Acorda Therapeutics CEO Ron Cohen is pleased that Marathon Pharmaceuticals decided to pause the commercial activities of its new Duchenne muscular dystrophy treatment Emflaza in response to criticism of its high price tag.

“That's the sort of response that is helpful,” he said, during a call Tuesday with investors.

Last week, Marathon announced that Emflaza, its new DMD drug, would cost $89,000 per year. The announcement caused outrage from patient advocates and lawmakers, including Sen. Bernie Sanders (I-VT) and Rep. Elijah Cummings (D-MD), who accused Marathon of abusing the Orphan Drug Act, a program that grants drugmakers seven years of market exclusivity in exchange for bringing a rare-disease drug to market. A generic version of the drug, a corticosteroid, when sold outside the U.S., costs $1,200 per year, according to media reports.  

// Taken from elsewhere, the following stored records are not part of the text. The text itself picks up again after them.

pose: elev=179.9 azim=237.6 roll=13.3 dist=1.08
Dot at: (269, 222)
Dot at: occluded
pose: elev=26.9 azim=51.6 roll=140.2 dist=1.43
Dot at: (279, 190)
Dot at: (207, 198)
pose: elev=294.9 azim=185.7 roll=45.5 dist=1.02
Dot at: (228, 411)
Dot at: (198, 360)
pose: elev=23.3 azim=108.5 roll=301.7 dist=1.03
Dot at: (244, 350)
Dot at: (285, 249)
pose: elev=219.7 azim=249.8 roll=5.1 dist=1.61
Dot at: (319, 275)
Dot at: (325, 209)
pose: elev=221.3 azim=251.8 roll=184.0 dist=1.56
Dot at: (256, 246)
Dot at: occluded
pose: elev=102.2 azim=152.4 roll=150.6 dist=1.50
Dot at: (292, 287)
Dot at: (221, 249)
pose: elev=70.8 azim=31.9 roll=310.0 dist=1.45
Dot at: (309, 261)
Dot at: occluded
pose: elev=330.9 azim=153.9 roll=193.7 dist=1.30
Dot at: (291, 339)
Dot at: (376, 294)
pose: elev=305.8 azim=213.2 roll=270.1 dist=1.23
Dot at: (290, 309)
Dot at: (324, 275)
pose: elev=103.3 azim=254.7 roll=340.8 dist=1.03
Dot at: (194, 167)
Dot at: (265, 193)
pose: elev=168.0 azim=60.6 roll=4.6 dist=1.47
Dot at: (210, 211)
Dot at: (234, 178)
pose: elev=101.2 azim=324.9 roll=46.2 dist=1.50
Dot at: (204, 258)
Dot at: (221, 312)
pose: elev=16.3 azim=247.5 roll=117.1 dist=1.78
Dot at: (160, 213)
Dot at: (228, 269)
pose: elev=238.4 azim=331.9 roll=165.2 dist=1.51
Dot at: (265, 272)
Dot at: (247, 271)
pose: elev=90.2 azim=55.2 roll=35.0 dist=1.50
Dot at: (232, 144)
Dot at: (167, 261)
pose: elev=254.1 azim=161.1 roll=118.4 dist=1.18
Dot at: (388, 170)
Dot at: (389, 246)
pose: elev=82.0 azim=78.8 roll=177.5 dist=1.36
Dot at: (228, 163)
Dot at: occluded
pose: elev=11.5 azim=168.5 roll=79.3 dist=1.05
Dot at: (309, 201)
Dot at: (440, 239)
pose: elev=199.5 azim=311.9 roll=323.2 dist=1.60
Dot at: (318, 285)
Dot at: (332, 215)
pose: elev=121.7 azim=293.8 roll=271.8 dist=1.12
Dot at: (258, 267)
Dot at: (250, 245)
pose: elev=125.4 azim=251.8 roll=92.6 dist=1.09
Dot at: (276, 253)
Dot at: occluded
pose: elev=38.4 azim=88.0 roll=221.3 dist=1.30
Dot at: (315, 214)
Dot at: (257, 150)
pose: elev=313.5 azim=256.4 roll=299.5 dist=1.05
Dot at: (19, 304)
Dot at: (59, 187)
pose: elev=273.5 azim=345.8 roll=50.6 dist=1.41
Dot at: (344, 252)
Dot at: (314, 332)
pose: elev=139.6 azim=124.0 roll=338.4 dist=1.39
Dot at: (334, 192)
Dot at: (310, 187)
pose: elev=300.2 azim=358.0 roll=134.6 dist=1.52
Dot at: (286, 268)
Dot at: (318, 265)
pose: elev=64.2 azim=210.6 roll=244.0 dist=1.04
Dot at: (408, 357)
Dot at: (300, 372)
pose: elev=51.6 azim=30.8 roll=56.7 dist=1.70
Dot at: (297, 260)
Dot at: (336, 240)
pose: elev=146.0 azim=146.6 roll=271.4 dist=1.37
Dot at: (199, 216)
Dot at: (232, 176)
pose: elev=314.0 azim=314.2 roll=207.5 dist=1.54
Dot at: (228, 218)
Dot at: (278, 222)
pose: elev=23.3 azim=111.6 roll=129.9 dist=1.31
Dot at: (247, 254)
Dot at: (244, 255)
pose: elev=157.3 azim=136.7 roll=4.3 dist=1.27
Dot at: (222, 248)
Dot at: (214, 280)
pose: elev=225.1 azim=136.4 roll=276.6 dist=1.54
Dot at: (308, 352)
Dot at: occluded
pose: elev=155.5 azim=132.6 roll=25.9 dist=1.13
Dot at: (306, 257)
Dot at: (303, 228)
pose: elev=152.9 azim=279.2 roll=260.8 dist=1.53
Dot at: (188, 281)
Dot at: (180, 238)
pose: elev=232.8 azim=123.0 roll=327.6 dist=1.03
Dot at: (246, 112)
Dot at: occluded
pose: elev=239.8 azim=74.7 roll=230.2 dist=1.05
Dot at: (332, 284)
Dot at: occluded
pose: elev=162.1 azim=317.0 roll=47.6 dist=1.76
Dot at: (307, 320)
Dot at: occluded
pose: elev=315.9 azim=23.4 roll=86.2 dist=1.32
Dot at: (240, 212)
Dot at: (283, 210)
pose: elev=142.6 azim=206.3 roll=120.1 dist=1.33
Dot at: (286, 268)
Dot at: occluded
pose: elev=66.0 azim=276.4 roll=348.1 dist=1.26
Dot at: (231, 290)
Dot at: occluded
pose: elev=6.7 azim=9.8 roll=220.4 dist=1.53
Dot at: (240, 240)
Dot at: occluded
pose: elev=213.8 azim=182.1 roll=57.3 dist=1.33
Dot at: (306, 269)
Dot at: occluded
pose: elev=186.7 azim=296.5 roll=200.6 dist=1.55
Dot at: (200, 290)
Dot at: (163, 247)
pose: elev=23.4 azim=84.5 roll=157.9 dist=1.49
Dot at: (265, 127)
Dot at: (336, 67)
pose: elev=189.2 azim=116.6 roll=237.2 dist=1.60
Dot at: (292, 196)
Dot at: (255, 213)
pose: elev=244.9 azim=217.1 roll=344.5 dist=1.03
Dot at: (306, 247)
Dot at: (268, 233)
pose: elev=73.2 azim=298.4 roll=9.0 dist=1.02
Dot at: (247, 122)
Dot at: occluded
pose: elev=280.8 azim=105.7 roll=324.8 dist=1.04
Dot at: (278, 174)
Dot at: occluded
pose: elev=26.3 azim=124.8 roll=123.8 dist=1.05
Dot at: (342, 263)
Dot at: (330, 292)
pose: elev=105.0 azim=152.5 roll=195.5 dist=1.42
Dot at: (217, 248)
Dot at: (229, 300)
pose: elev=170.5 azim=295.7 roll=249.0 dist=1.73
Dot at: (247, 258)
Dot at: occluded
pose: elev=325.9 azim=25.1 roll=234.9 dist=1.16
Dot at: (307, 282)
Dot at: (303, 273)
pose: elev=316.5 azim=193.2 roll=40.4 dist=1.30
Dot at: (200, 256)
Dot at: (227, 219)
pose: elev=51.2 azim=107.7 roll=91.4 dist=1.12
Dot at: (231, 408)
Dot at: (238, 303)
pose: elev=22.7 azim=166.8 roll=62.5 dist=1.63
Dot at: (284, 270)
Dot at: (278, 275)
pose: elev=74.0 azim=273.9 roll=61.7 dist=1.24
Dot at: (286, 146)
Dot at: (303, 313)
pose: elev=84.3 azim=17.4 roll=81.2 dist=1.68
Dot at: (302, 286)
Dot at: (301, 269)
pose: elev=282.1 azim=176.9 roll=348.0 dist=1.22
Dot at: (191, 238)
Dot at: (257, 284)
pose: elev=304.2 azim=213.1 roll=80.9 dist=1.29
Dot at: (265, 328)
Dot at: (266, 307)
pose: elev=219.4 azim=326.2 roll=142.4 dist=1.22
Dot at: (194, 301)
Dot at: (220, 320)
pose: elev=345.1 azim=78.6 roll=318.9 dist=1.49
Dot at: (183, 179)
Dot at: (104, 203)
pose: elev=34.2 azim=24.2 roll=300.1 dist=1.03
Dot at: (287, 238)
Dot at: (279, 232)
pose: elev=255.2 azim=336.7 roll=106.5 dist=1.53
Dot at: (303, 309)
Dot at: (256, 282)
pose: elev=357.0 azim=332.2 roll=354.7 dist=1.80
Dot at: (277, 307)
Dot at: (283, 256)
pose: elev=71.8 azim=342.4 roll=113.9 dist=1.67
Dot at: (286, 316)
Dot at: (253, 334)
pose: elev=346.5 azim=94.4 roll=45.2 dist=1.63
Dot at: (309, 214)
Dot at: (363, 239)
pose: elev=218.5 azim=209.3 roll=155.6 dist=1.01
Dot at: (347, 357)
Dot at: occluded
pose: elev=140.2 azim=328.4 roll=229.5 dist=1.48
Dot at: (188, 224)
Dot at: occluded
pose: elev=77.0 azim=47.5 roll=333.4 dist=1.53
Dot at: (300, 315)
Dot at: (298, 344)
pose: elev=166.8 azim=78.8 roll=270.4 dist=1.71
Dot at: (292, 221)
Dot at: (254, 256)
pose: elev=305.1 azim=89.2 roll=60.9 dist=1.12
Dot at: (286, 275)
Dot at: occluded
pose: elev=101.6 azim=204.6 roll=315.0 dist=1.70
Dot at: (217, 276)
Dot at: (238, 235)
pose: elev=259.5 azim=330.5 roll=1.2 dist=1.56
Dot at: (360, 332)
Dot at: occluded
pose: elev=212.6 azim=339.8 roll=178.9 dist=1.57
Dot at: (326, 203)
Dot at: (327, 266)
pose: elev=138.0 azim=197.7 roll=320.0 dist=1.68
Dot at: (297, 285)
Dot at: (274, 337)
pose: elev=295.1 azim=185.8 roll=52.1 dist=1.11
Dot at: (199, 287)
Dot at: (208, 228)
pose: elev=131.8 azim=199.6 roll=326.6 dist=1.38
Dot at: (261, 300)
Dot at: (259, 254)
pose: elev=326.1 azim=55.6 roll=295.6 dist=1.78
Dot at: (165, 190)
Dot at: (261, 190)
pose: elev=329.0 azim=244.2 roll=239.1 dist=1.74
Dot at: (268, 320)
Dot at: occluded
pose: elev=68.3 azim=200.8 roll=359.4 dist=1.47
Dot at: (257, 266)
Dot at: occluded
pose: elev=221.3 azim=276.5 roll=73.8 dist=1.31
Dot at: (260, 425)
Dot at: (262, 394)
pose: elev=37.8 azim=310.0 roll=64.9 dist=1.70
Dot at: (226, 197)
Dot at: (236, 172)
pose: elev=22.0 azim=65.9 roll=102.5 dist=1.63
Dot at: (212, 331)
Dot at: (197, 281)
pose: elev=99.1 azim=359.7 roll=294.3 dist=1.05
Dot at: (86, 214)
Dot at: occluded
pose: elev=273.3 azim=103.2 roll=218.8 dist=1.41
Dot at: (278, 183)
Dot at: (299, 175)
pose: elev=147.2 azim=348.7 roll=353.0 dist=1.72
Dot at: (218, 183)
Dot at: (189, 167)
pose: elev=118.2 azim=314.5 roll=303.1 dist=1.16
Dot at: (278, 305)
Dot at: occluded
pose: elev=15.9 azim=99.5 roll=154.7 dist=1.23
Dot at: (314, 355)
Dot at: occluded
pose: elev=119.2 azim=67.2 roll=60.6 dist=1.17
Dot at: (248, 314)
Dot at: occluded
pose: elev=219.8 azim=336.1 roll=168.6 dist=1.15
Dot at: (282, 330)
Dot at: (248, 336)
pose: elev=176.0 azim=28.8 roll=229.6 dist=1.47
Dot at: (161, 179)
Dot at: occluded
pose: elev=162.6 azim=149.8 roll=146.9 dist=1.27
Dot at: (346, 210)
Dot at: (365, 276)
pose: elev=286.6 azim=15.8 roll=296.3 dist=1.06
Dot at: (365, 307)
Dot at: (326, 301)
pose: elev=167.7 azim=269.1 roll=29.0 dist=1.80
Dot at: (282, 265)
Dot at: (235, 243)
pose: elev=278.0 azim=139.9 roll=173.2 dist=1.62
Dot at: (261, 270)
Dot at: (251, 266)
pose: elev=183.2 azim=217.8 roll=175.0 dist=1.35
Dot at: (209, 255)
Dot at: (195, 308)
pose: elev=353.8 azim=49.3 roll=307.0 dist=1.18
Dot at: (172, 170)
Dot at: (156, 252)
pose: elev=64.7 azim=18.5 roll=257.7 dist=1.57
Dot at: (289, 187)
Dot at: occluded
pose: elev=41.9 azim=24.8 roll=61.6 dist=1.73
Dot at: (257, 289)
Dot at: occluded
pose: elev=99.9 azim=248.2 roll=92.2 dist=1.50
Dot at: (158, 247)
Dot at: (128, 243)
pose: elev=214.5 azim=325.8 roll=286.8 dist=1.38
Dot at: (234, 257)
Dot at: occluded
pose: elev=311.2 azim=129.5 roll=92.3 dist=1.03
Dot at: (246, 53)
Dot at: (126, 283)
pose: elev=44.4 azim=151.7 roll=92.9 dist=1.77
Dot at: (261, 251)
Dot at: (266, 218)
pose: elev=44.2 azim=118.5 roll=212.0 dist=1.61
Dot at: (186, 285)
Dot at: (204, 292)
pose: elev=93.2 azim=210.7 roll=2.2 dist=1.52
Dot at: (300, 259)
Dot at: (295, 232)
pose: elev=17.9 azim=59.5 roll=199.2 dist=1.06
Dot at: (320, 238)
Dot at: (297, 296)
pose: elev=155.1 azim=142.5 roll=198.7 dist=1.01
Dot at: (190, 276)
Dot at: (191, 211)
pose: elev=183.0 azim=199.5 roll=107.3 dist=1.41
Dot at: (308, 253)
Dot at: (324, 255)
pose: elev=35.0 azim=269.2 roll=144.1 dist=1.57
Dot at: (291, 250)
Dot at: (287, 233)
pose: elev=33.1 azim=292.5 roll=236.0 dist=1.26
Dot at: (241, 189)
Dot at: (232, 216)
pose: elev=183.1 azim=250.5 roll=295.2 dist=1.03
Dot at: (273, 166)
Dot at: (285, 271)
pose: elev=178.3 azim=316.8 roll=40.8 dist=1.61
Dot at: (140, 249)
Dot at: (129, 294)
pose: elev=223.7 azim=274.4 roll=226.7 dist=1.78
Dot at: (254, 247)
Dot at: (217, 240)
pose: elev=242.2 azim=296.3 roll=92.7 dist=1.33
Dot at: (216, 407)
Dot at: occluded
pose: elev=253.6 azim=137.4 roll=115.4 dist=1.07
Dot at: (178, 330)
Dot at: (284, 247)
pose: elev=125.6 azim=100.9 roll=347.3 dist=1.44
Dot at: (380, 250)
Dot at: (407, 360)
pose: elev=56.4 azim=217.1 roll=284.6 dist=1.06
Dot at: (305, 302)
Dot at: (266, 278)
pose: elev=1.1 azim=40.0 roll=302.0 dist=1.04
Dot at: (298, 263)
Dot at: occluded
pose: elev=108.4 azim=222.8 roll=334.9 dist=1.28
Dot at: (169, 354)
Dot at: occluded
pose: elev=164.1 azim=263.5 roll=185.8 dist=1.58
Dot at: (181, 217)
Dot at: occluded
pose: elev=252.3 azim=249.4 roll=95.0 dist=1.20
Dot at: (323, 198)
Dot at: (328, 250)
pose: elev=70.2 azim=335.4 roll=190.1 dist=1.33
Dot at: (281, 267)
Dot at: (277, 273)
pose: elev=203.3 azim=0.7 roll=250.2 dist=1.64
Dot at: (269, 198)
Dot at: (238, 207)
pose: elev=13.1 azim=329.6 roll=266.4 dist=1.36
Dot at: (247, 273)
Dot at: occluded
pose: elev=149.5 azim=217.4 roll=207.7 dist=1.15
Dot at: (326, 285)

See also: House Oversight committee upbraids Turing, Valeant execs

Still, Cohen, a vocal proponent of the industry, said he is more optimistic than he was a year ago about reaching a point in which companies can make a “fair profit” while also rebuilding the trust of the public and the government.

He noted that Acorda has been collaborating with other parties such as PBMs, insurers, pharmacies, distributors, and hospitals, which he says should play a role in helping solve questions about drug pricing.

“We have been reaching out to other parties in the ecosystem to talk about — not finger-pointing — but how can we present reasonable proposals that will benefit everybody and also, frankly, keep the prime directive in mind, which is in addition to the fact that we are all or most of us are companies that need to show a profit eventually,” said Cohen.

The pharmaceutical industry has been criticized for setting high prices for its drugs. In August, Mylan was criticized of increasing the price of its auto-injector EpiPen by 400% over a seven-year period. And, in 2015, the former CEO of Turing Pharmaceuticals, Martin Shkreli, was under fire for a 5,000% price increase of Daraprim, a toxoplasmosis drug. He was later fired by Turing.

See also: CEO: Allergan will limit price increases for branded drugs

The fact that the pharmaceutical industry is facing tremendous pressure to bring down drug prices and extend access is “no secret,” said Cohen.

In the past, there was “a lot of finger pointing across different pieces of the system,” he added. But that strategy was ineffective and only allowed external parties to attack drug companies even more, he said.

Political leaders “want to make sure that the U.S. remains a leader in those areas … and that gives us a foundation for having constructive discussions,” he said.